The Phase 2b double-blind, randomized, placebo-controlled study evaluated the clinical safety, tolerability and efficacy of multiple doses of Dextofisopam. Female outpatients with diarrhea predominant and alternating diarrhea and constipation IBS (according to Rome III Criteria for IBS) were randomized into each of four treatment groups: 100mg, 200mg, and 300mg BID dextofisopam or placebo. A total of 324 patients were enrolled using approximately 70 US centers. The patients participated for up to 19 weeks, including a screening period, a 12-week treatment period, and a 28-day post treatment period. The primary endpoint was “adequate overall relief” of IBS symptoms during the 12-week treatment period.
In the Phase 2b study, of the 324 patients randomized, 311 (96%) were evaluated in the Intent to Treat (ITT) analysis. Patients who completed the full study numbered 225 (69%), a similar percentage to the Phase 2a study, and 99 patients discontinued the study. The majority of patients who discontinued did so due to withdrawal of consent or a non serious adverse event.
Demographics and baseline calculations were compatible among the four treatment groups.
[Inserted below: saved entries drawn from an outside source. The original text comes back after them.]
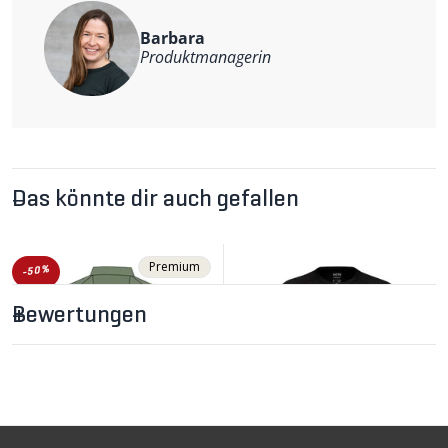
Weitere Informationen
Barbara
Material: 88% Polyester, 12% Elastan
Produktmanagerin
Das könnte dir auch gefallen
Premium
-50%
Bewertungen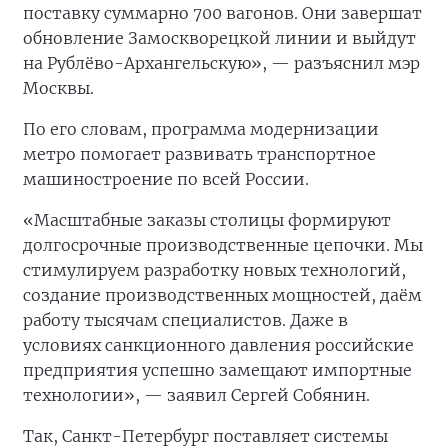
поставку суммарно 700 вагонов. Они завершат
обновление Замоскворецкой линии и выйдут
на Рублёво-Архангельскую», — разъяснил мэр
Москвы.
По его словам, программа модернизации
метро помогает развивать транспортное
машиностроение по всей России.
«Масштабные заказы столицы формируют
долгосрочные производственные цепочки. Мы
стимулируем разработку новых технологий,
создание производственных мощностей, даём
работу тысячам специалистов. Даже в
условиях санкционного давления российские
предприятия успешно замещают импортные
технологии», — заявил Сергей Собянин.
Так, Санкт-Петербург поставляет системы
The mean age was between 44 and 45 years of age. The duration of IBS disease symptoms ranged from 9 to 11 years, and the majority of patients were white.
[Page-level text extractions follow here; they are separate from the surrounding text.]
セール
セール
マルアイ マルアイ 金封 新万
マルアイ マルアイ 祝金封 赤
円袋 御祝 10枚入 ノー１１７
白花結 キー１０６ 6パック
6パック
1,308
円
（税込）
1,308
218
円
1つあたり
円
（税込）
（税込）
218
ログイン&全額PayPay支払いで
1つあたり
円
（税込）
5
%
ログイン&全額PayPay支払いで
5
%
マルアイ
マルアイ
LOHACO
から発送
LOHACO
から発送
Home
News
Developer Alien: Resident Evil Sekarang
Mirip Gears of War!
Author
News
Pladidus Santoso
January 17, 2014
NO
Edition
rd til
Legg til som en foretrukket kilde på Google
The most bothersome IBS symptom reported at baseline was abdominal pain and discomfort, followed by a sense of urgency and stool frequency.
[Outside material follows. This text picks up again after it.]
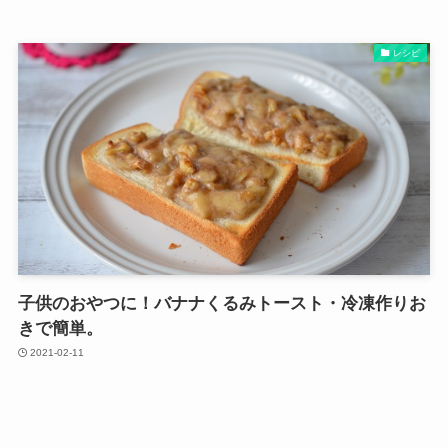
レシピ
子供のおやつに！バナナくるみトースト・冷凍作りお
きで簡単。
2021-02-11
This Phase 2b study followed a successful 141-patient Phase 2a study in which Dextofisopam with a dose of 200 mg BID demonstrated a statistically significant improvement over placebo on the primary endpoint of adequate overall relief ( p=0.033). In the Phase 2a trial, Dextofisopam was well tolerated and did not cause significant constipation. Dextofisopam also provided benefit on a variety of secondary endpoints. Importantly, the beneficial effects on stool frequency were observable after two days and maintained for 12 weeks of treatment. Overall, similar rates of adverse events were seen with Dextofisopam and placebo. Diarrhea and constipation as adverse events occurred at a very low rate.
Additionally, dextofisopam has been evaluated in three randomized, double-blind, placebo-controlled Phase 1 trials comprising healthy volunteers. Clinical data from the Phase 1 studies demonstrated that dextofisopam appears to be safe and well tolerated at doses up to 600 mg BID.
As previously communicated, the Company’s strategy is now to seek a pharmaceutical partner with the appropriate GI scientific expertise for further development of Dextofisopam. Interested parties should contact the Company.
About Pharmos Corporation
Pharmos discovers and develops novel therapeutics to treat a range of indications including specific diseases of the nervous system such as disorders of the brain-gut axis (IBS), pain/inflammation, and autoimmune disorders. The Company’s lead product in development is Dextofisopam for the treatment of IBS. The Company also has a proprietary technology platform focusing on discovery and development of synthetic cannabinoid compounds with a focus on CB2 receptor selective agonists. Various CB2-selective compounds from Pharmos’ pipeline have completed preclinical studies targeting pain, multiple sclerosis, rheumatoid arthritis, inflammatory bowel disease and other disorders. These are available for licensing / partnering.
Safe Harbor Statement
Statements made in this press release related to the business outlook and future financial performance of Pharmos, to the prospective market penetration of its drug products, to the development and commercialization of its pipeline products and to its expectations in connection with any future event, condition, performance or other matter, are forward-looking and are made pursuant to the safe harbor provisions of the Securities Litigation Reform Act of 1995. Such statements involve risks and uncertainties that may cause results to differ materially from those set forth in these statements. Additional economic, competitive, governmental, technological, marketing and other factors identified in Pharmos’ filings with the Securities and Exchange Commission could affect such results.